Paola Bonora




Paesaggi in linea 

E’ semplice, basta guardare lontano, oltre le apparenze.

In pittura il paesaggio non narra storie ma si impone per quel che è: una misteriosa versione della natura fissata sulla tela.

Scegliere di ritrarre, tra tutti i paesaggi possibili, la pianura, è costringersi felicemente alla sintesi, alla purezza della forma, al compendio dell’intero mondo visibile in una linea d’orizzonte pressochè invisibile.

Non avendo vette da scalare né abissi da sondare, non si conquista, tutt’al più si attraversa, questa circostanza rende la pianura in gran parte impenetrabile e inafferrabile.

Rappresentare più volte la pianura con una linea non è la ripetizione seriale di un motivo, alla stregua di nevrosi o di ossessioni patologiche. Significa piuttosto rendere evidente la geografia interiore di quel luogo stendendo su di un unico piano le sue molteplici dimensioni.

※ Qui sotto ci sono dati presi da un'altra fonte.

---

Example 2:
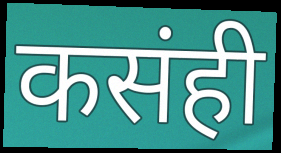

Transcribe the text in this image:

कसंही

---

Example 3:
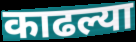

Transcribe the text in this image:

काढल्या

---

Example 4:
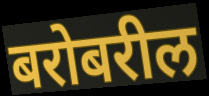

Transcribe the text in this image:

बरोबरील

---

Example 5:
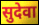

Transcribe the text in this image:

सुदेवाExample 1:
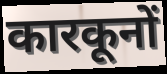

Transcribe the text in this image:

कारकूनों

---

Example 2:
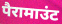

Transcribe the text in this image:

पैरामाउंट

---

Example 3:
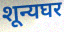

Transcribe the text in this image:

शून्यघर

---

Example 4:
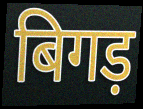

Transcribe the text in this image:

बिगड़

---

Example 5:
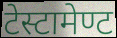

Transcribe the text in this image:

टेस्टामेण्टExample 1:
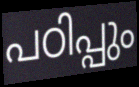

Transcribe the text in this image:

പഠിപ്പും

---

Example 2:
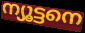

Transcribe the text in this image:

ന്യൂട്ടനെ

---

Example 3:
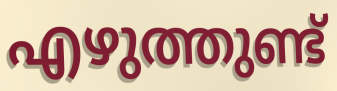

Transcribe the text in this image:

എഴുത്തുണ്ട്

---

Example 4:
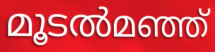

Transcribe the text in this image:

മൂടൽമഞ്ഞ്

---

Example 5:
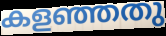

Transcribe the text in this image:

കളഞ്ഞതുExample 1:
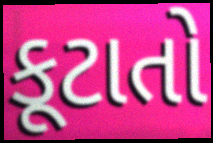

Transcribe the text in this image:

કૂટાતો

C’è la questione di terra e cielo, di come debbano distinguersi tra loro e se basti una linea. Ma è un falso problema, perchè in questo caso la linea non divide ma unisce. Può infatti succedere in pittura quel che avviene nell’alta sartoria: stoffe differenti cucite abilmente per vestire lo stesso corpo come questi elementi che pur toccandosi appena cingono lo stesso sguardo.

C’è poi la questione di colore e luce. E’ straordinaria la gamma di toni e l’ampiezza di spettro che si  ottengono con questo soggetto pittorico. La pianura è così generosa di spazio che questi elementi si compenetrano a vicenda senza limiti fisici se non quelli imposti dalla misura della tela. A tal punto prodiga che ogni distinzione perde di senso, avviene che il colore è una gradazione della luce e la luce una particolare grana del colore.

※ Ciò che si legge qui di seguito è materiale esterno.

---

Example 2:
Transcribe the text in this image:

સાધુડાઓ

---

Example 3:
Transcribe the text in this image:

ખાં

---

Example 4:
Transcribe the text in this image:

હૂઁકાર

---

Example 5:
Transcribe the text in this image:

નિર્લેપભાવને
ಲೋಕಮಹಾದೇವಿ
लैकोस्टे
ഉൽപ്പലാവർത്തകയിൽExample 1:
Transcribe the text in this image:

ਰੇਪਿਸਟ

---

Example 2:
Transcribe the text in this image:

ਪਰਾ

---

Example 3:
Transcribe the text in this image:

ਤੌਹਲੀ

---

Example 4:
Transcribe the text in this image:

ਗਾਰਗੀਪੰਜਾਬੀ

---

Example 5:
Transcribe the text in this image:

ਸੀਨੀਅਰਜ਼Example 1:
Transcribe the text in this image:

Talvolta la tela sarà lunga e stretta, così da sviluppare il concetto artistico e portarlo a esiti estremi. Sagomata sul contenuto segnico (la linea) in essa rappresentato, la tela agisce come particella iniziale dello spazio (sopra e sotto la linea) che si vuol dipingere, e proprio il suo formato ridotto ne enfatizza l’essenza (dello spazio) invece infinita.

Altre volte la tela avrà le dimensioni del quadrato. Qui lo spazio è conclamato, marino o terrestre poco importa. C’è, evidente, l’espansione della superficie nel senso della proporzione, la vasta disposizione del colore per farne materia.

Tradurre la qualità della natura e dei suoi sommovimenti millenari fissandoli nel tempo presente di un monocromo, è condensare in un solo colore la potenza in divenire di tutti i colori.

E’ come se con questa tecnica si possa vedere non solo di più e meglio, ma anche prima. Cristallizza le visioni consegnateci direttamente dalla natura e ne produce di nuove, in anticipo sugli avvenimenti. E’, a tutti gli effetti, una piattaforma di lancio per le nostre fantasie.

Guardare verso lo spazio aperto, attraversarlo con la mente per farne una nuova versione. Spostare sulla linea dell’orizzonte i segni inequivocabili dell’esistenza, affinchè il suolo non ceda sotto il peso dell’inerzia e il cielo non crolli per sfinimento sulla testa.

Scrutare la pianura con pazienza e la dovuta attenzione. Considerarla come l’anticamera dell’immaginazione e accorgersi che qualcosa, dentro e fuori di noi, sta già accadendo.